Svenska Spel Botters Acquitted on Appeal

A Swedish appellate court has reversed a lower court ruling in a case involving five accountholders on the state-run Svenska Spel site who operated poker-playing “bots” on the site, acquitting the five on fraud charges brought as a result of an investigation into the group’s activities.  The reversal (complete translated text below), by the Svea Court of Appeal, represents a bad precedent in regard to rules-breaking activity by such botters, leaving the site facing little means of recourse against illicit activity.

swedenWorse, the open knowledge that botters have been able to profit openly on Svenska Spel may well cause a crisis in confidence in the site by the majority of Svenska’s honest, non-botting players.  Should a crisis of faith grow, it could drive these players from the official Swedish site — Svenska Spel — to other Euro-based sites which are officially frowned upon by Swedish authorities.

The botting activity on Svenska Spel was widely suspected, triggered in part by the site’s below-market rake on low-limit games, which helped create ideal conditions for the group of five player-programmers to operate their warez.  The five were found guilty of aggravated fraud and were believed to have profited, as a group, by some 2.5 million SEK (Swedish krona), or about €270,000, collectively won from as many as 25,000 other Svenska Spel customers.

The five were clearly operating their bots in direct violation of Svenska Spel’s Terms of Service (TOS), which also had the purported backing of Swedish gaming authorities.  Yet the five players, who in accordance with the country’s laws have not been publicly identified, nonetheless managed to win in their appeal?

“Exactly how?” a rational mind might ask.  It’s because the appellate court decided, in a lengthy moment of pure insanity, that the fact that there is an element of chance involved in every poker hand meant that no “aggravated fraud” had occurred, because there was still some lowered chance that the victimized players who were up against the bots could win some of the time anyway.

It’s a horrible precedent, based upon both an illogical pretense and a clear misunderstanding of the nature of poker as a game.  Bots profit from their victims precisely by slowly tilting the odds in their favor, and the appellate court’s decision showed no understanding of mathematical principles beyond the presumed ability to count to ten on one’s fingers.

Or in other words, being a judge doesn’t preclude a person from also being an idiot.

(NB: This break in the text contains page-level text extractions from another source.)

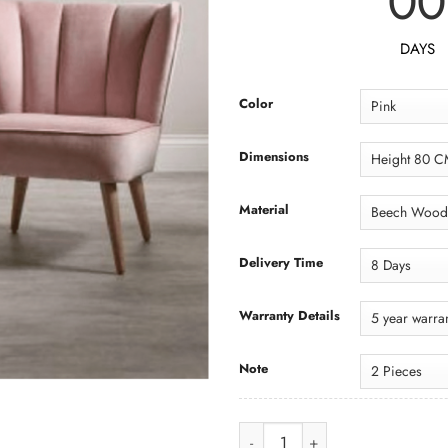
00
DAYS
Color
Dimensions
Material
Delivery Time
Warranty Details
Note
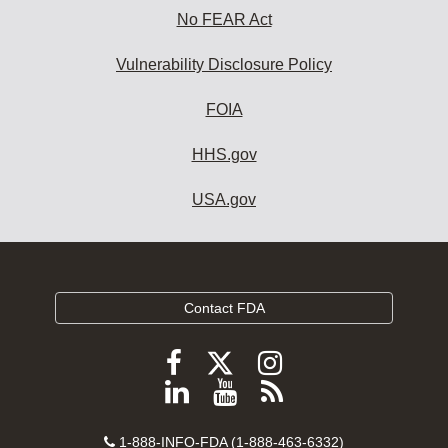
No FEAR Act
Vulnerability Disclosure Policy
FOIA
HHS.gov
USA.gov
Contact FDA
Follow
Follow
Follow
FDA
FDA
FDA
Follow
View
Subscribe
on
on
on
FDA
FDA
to
X
Facebook
Instagram
Contact
on
videos
FDA
1-888-INFO-FDA (1-888-463-6332)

So what’s next for Svenska Spel?  It’s hard to say, though one can expect that there’s a behind-the-scense push to rewrite the applicable gambling codes to make the violations for botting more clear.  Otherwise, frankly stated, there’s really no reason for Swedes to continue playing on Svenska Spel, which today operates as a standalone network.

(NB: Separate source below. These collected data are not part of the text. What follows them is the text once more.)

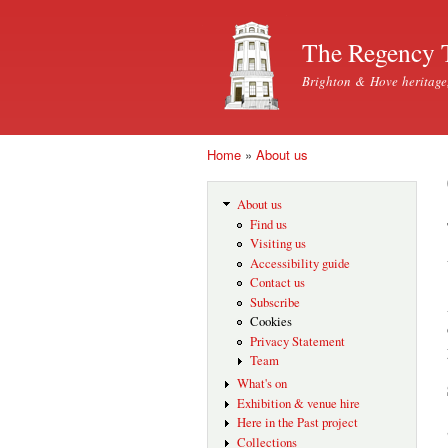
The Regency 
Brighton & Hove heritage
Home
»
About us
You are here
About us
Find us
Visiting us
Accessibility guide
Contact us
Subscribe
Cookies
Privacy Statement
Team
What's on
Exhibition & venue hire
Here in the Past project
Collections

The official ruling, translated, from the Svea court:

The Court of Appeal has today issued a judgment in proceedings for a game with so-called poker robot on the Svenska Spel site. The Court of Appeal acquitted the accused from prosecution for serious fraud.

The case concerns five persons who together designed a computer program on its own can play poker online, called a poker robot, or bot.

The prosecution had argued that the five persons guilty of serious fraud by inducing together about 25 000 people to play poker against the robot on the Swedish Spel site. According to the prosecutor had the procedure entailed gain for the defendants with 2.5 million and the corresponding harm to plaintiffs.

The District Court sentenced the five defendants for aggravated fraud to probation. Both the prosecutor and the defendants appealed against the judgment.

The Court of Appeal has now acquitted the five defendants of the charges.

According to the Court of Appeal, the defendants through misleading persuaded a large part of the 25,000 plaintiffs to play poker on the poker robot. However, it is not proven that the procedure entailed harm to the plaintiffs or gain to the defendants in the manner required for liability for fraud. The Court of Appeal has considered that it is the question of a game where the outcome in substantial part due to chance. It is not proven that the software has been designed so that it has had a greater ability – skilful been – other than the defendants themselves when they have played without software. Chances of profit for the injured party has not been less because the defendants used the software at the game.